From http://www.mercurynews.com/mld/mercurynews/11020054.htm

Posted on Tue, Mar. 01, 2005

The West's identity best seen in spring


Mercury News Staff Columnist

There are days of sunshine in the offing, the cherry buds are ready to open and the apricot petals are already on the wind.

Welcome to March, and stop and smell the blossoms. Or at least see them.

You never know what you might learn.

That's what I thought during a moment at a conference Friday at Stanford. Ostensibly we were discussing, at the new Bill Lane Center for the Study of the North American West, the notion of identity. Was there a Western identity and how did we describe it? Lane, the legendary head of Sunset Magazine, a ``magazine of western living'' had thought enough of the idea to donate $5 million to the center last week.

So there we were debating the impact of wide-open spaces, great natural resources questions, ethnicity, the many different people who populated the West -- indeed, what was West? Me, I started rambling about apricot blossoms burgeoning forth and the sight and smell of eucalyptus in the rain or orange poppies on an open hillside. If those things gladden your heart, perhaps there is something definitive in the way we Westerners identify ourselves.

Apricots and Virgil

``I know what you mean,'' said Kevin Starr, a University of Southern California professor and state librarian emeritus probably best known for chronicling California. It brought him back to his days at Mountain View High School, studying Virgil one spring and looking out of the window. The Latin word, apricus or ``sun-loving'' seemed particularly apt with the apricot trees just outside the school window blooming their pink-white blossoms, the promise of the ruddy orange fruit to come, fruit that would be canned, dried or plucked from the tree and eaten fresh, whole and succulent. It was the cycle of life, the bounty of life, as we knew it in this valley.

Sure, that apricot tree is long gone, and that window and the school are no longer there, replaced, in the relentless renewal that is Silicon Valley.

And even though I know that the eucalyptus is not indigenous -- like apricots, prunes and most of us here -- it's not hard to learn what is. Transplants like Kevin Bryant, a suburban Chicagoan who leads field hikes for the California Native Plant Society, knows it just takes some appreciation.

Or maybe we conferencegoers needed to hear from immigrants like Arvind Kumar -- an active plant society member -- hailing originally from the state of Bihar in India.
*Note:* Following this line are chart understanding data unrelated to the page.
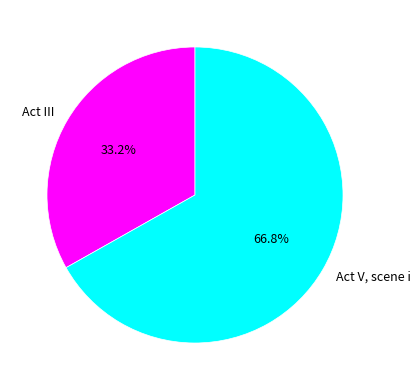

What is the largest slice in the pie chart?

Act V, scene i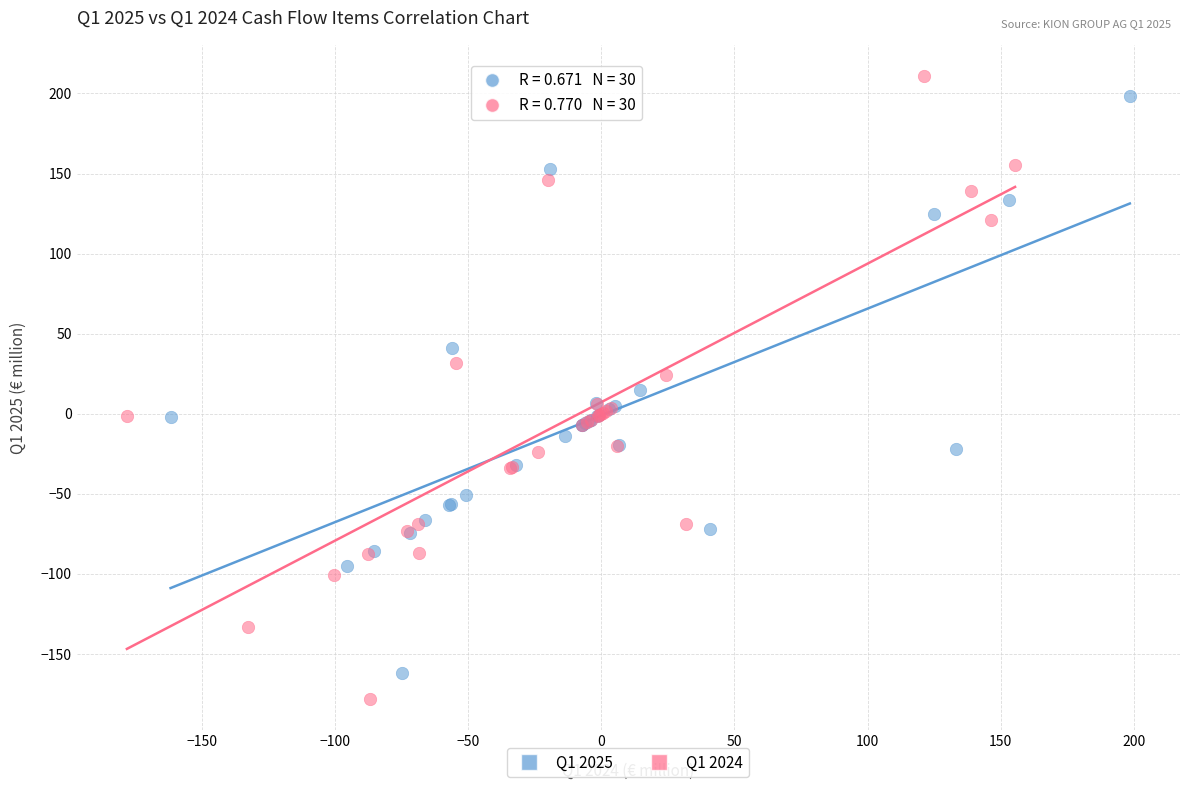

Which series has the largest Y range (max minus min)?

Q1 2024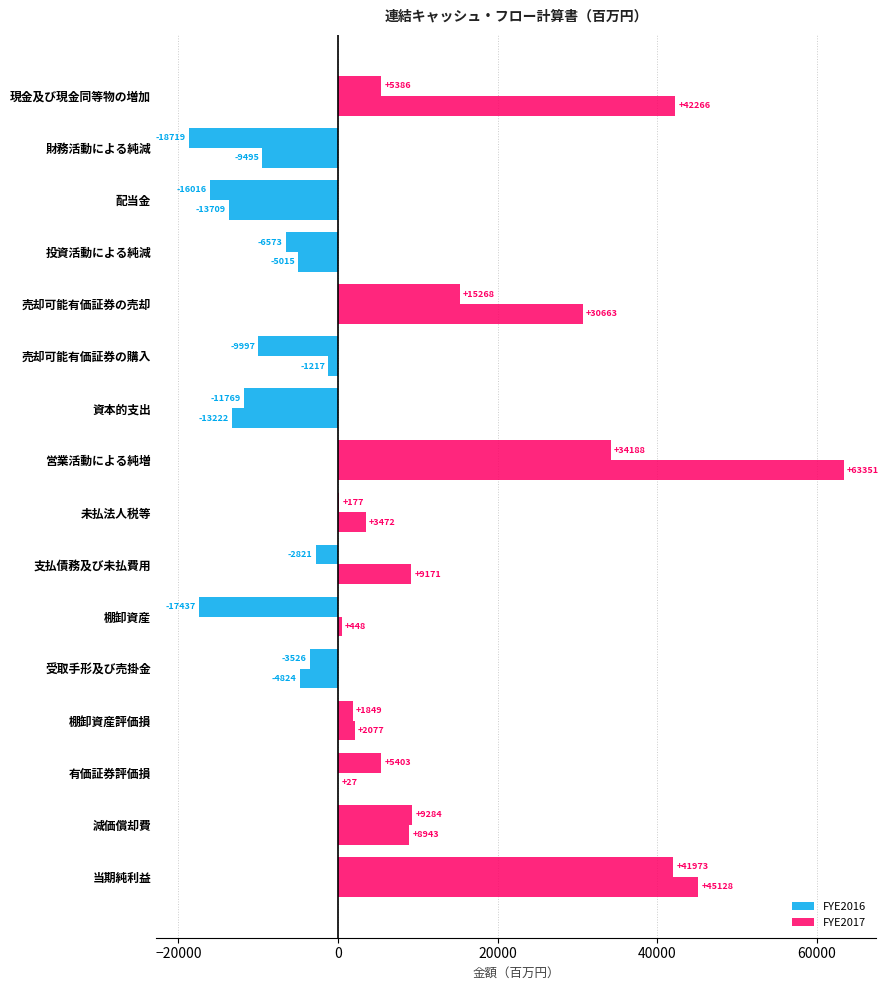

How many series are shown in this chart?

2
He began planting his San Jose yard with native plants four or five years ago, discovering the Evergreen district of San Jose had good soil and it was easy to grow things there. It took him 20 years to discover the native plants in this state, after migrating here from graduate school in Rochester, N.Y. He sometimes ponders, ``What is Californian?'' he said. Hollywood movies? Napa wine? Sonoma cheese?

``To me, a big part of California is its unique environment, its mountains and valleys and rivers and beaches,'' he said. ``There is nothing else like it in the world. So also its plants, shrubs, and trees.''

Adopting a home

He's learned the rhythms of the seasons, reveled in the way the landscape turns bright green and alive from the rain in the winter and brown and dormant in the summer.

He's become a convert to native plant cultivation, an enthusiastic supporter and booster, citing the 6,000 species native to California, and thinks they should be as well-known to Californians as Yosemite or Big Sur.

Why?

``There's a line in one of Chitra Divakaruni's books,'' Kumar said of the well-known Fremont author. ``That when you start learning the names of the plants where you live, then you can think of it as home.''

Bill Lane would probably understand. It's part of becoming a Westerner.

You never know what you might learn when you stop and see the blossoms. Happy spring.